## TEXT BLOCK
──────

Musical Spaces celebrates unsung Canadian musicians in the places that they write and play music. These artists aren’t world famous YET – they don’t have a place on Spotify’s top 10 playlists, they don’t make a lot of money, and they sometimes play to five people in a cafe. But that doesn’t discourage them from creating their art.
In this ten-part digital series, our audience will discover ten brilliant British Columbia-based musicians and hear their songs performed in their personal creative spaces.
…and those creative spaces can be as interesting as the musician. One is a master instrumentalist from Vietnam whose house takes us back to her country. Another is a musician living in a tiny space that is almost entirely filled with a grand piano and another has built his home into a recording studio. The spaces themselves tell a story.
Musical Spaces combines the poignant and not-quite-candid street portraits of “Humans of New York” and the live casual feel of “Tiny Desk Concerts” to create an intriguing look at the inner life of ten extraordinary Canadian musicians.
Music stands alongside language and art as a salient and long-lasting expression of distinct cultures worldwide. Music may differ from region to region, but it has always brought people together.
Musical Spaces will film Canadian musicians in their personal spaces, where they feel the most creative. Where they write and breathe music. Where they have parties and play for their friends. Where they sit for hours writing a song. Each five-minute episode is a reflection of who they are, and what’s important to them – all while they play the songs and instruments that they love.

──────

## DATASET EXTRACT
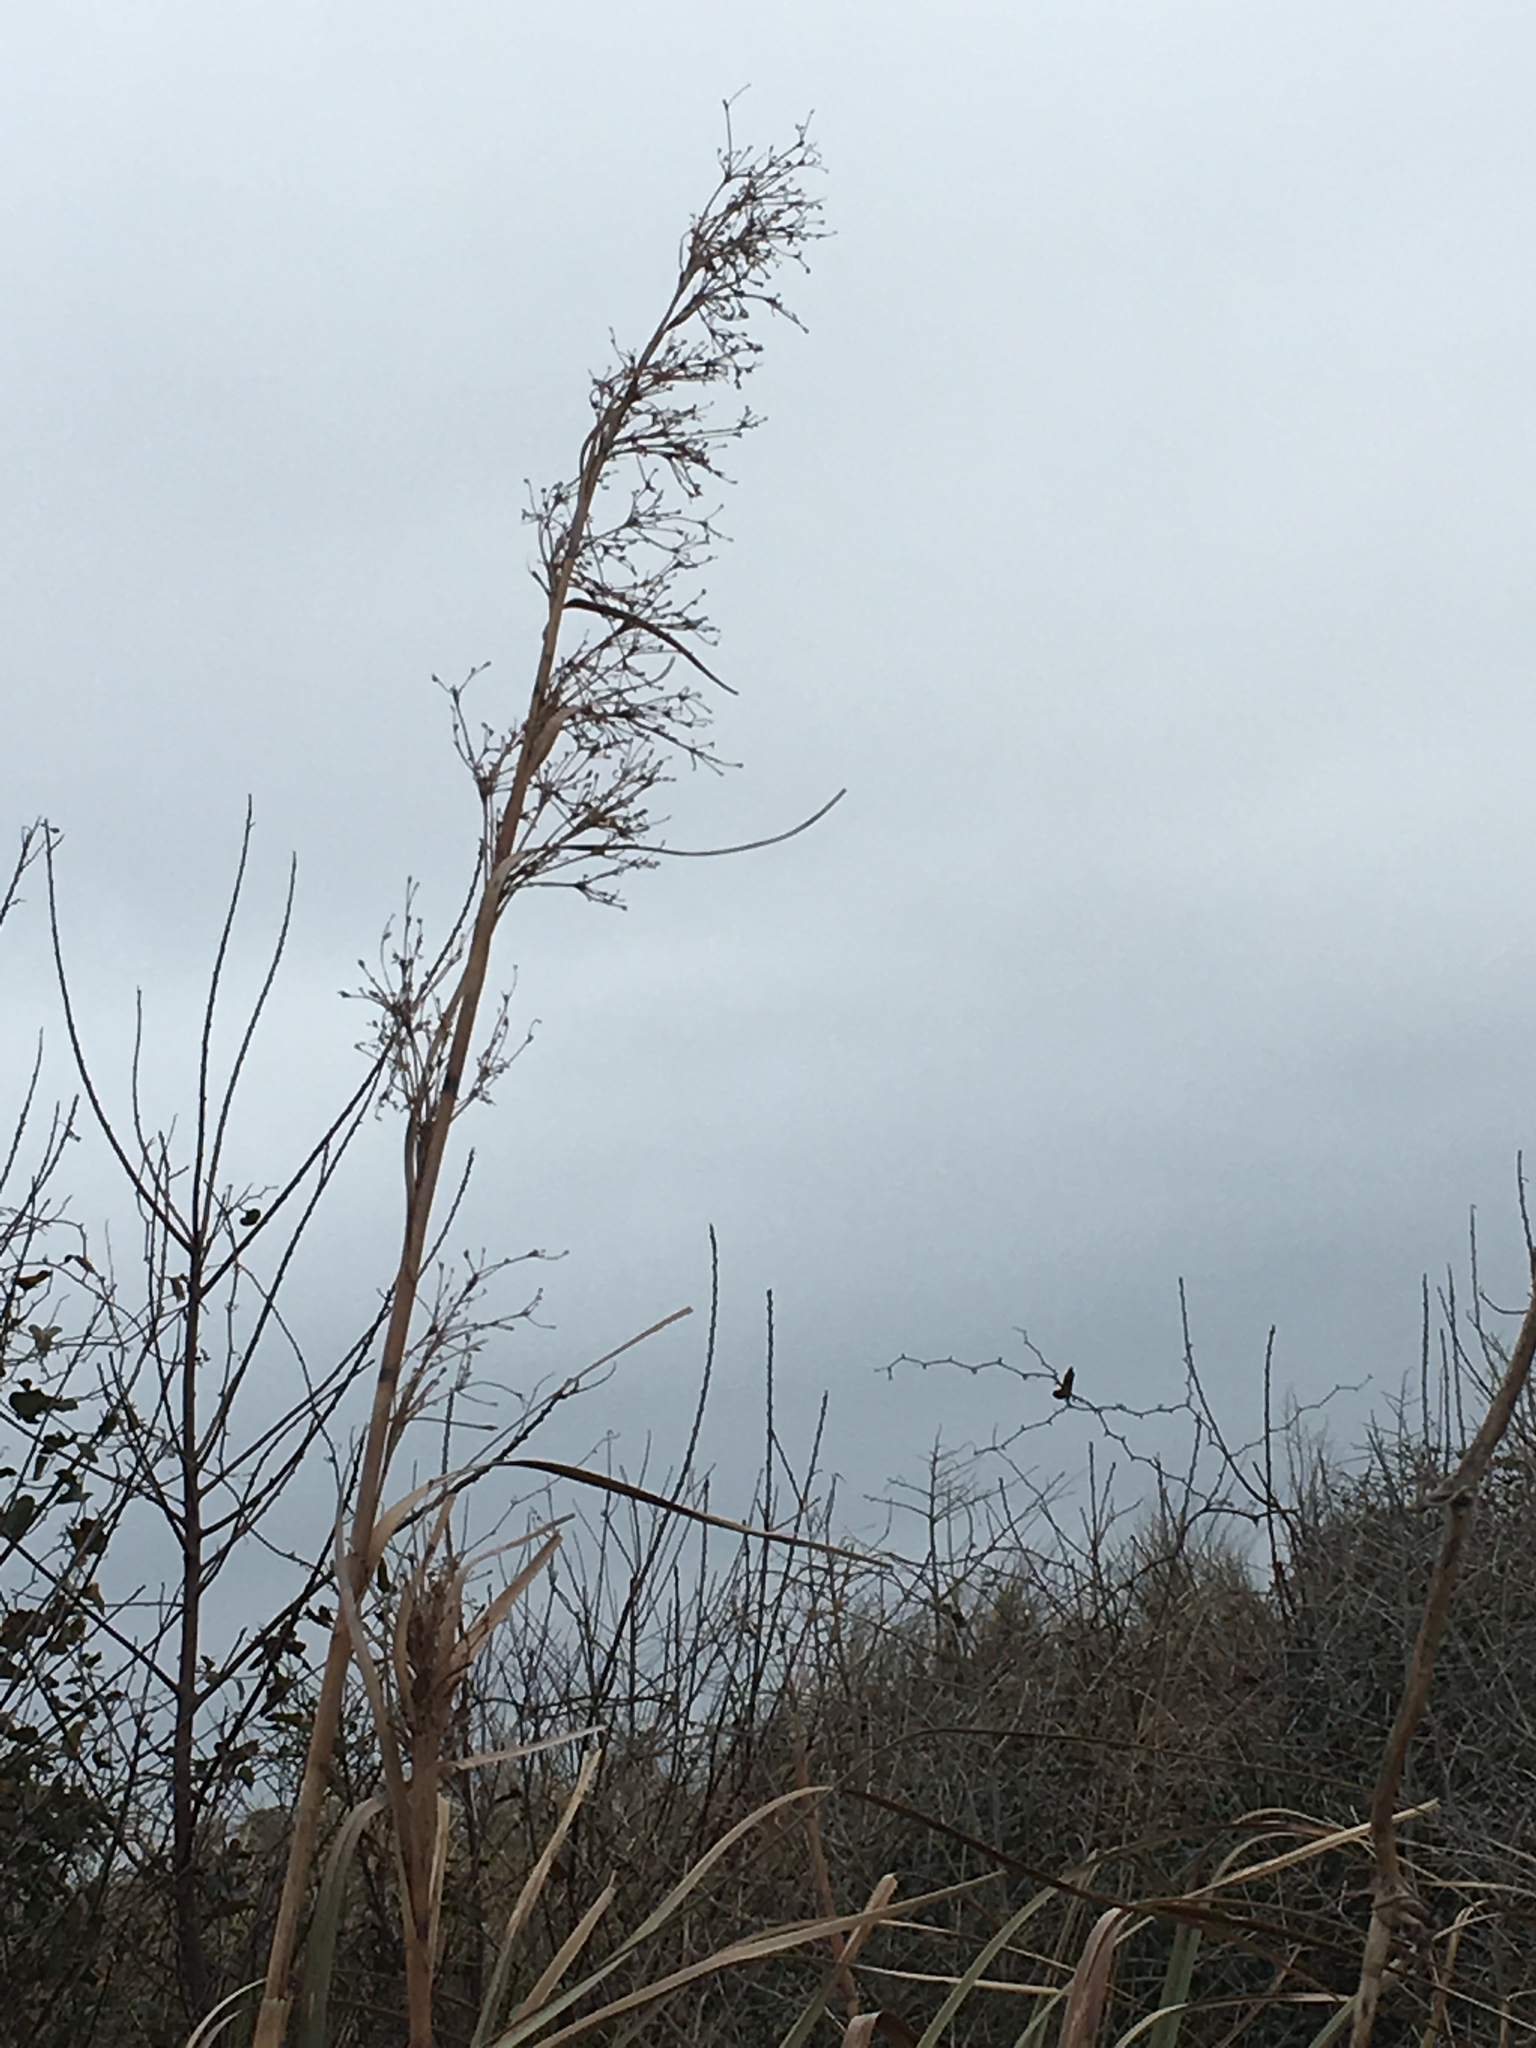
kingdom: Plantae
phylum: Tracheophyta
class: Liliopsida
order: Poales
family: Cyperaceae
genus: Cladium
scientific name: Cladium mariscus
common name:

──────

## REQUIRED TASKS
- 1) According to the Musical Spaces description, how long is each episode of the series?
- 2) Using the Musical Spaces description, explain why the series films the musicians in their personal spaces.
- 3) Decide whether each statement agrees with the Musical Spaces description, answering yes or no and quoting the words that settle it: (a) The featured musicians have a place on Spotify's top 10 playlists. (b) One musician lives in a space almost entirely filled with a grand piano. (c) The series has twelve parts.

## TASK-BY-TASK SOLUTIONS
- 1) Each episode is five minutes long.

- 2) These are the places where the musicians feel the most creative, where they write music, play for friends and spend hours on a song. The description also says these spaces can be as interesting as the musicians and tell a story of their own.

- 3)
(a) No: "they don’t have a place on Spotify’s top 10 playlists"
(b) Yes: "a tiny space that is almost entirely filled with a grand piano"
(c) No: "In this ten-part digital series"